▶ How to complete this task
Give back exactly the lines of the material below, starting with the line with "Downloads finden Sie hier." and going on through the line with "Zu den Allgemeinen Geschäftsbedingungen (AGB)".

▶ Extracted data
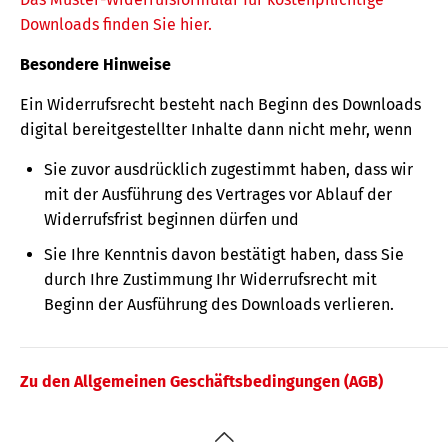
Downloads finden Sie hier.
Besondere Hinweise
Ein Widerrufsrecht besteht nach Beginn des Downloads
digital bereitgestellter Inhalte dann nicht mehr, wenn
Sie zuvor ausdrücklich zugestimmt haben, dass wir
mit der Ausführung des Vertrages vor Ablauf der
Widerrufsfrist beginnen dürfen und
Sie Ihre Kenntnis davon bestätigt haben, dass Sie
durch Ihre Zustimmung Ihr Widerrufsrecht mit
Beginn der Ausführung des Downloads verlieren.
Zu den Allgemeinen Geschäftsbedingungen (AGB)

* * *

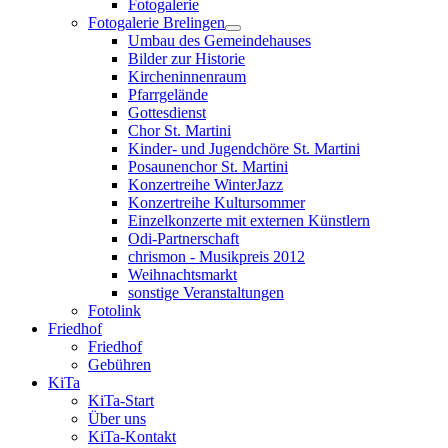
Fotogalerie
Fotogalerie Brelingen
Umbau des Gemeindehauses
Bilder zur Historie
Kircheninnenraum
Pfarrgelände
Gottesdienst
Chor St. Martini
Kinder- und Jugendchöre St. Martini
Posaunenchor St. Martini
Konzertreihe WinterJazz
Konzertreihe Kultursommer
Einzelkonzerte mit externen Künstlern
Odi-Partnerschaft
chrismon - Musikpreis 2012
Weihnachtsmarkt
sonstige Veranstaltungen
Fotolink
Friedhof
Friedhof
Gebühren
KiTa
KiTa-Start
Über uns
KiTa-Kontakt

▶ Answer for this exercise
Downloads finden Sie hier.
Besondere Hinweise
Ein Widerrufsrecht besteht nach Beginn des Downloads
digital bereitgestellter Inhalte dann nicht mehr, wenn
Sie zuvor ausdrücklich zugestimmt haben, dass wir
mit der Ausführung des Vertrages vor Ablauf der
Widerrufsfrist beginnen dürfen und
Sie Ihre Kenntnis davon bestätigt haben, dass Sie
durch Ihre Zustimmung Ihr Widerrufsrecht mit
Beginn der Ausführung des Downloads verlieren.
Zu den Allgemeinen Geschäftsbedingungen (AGB)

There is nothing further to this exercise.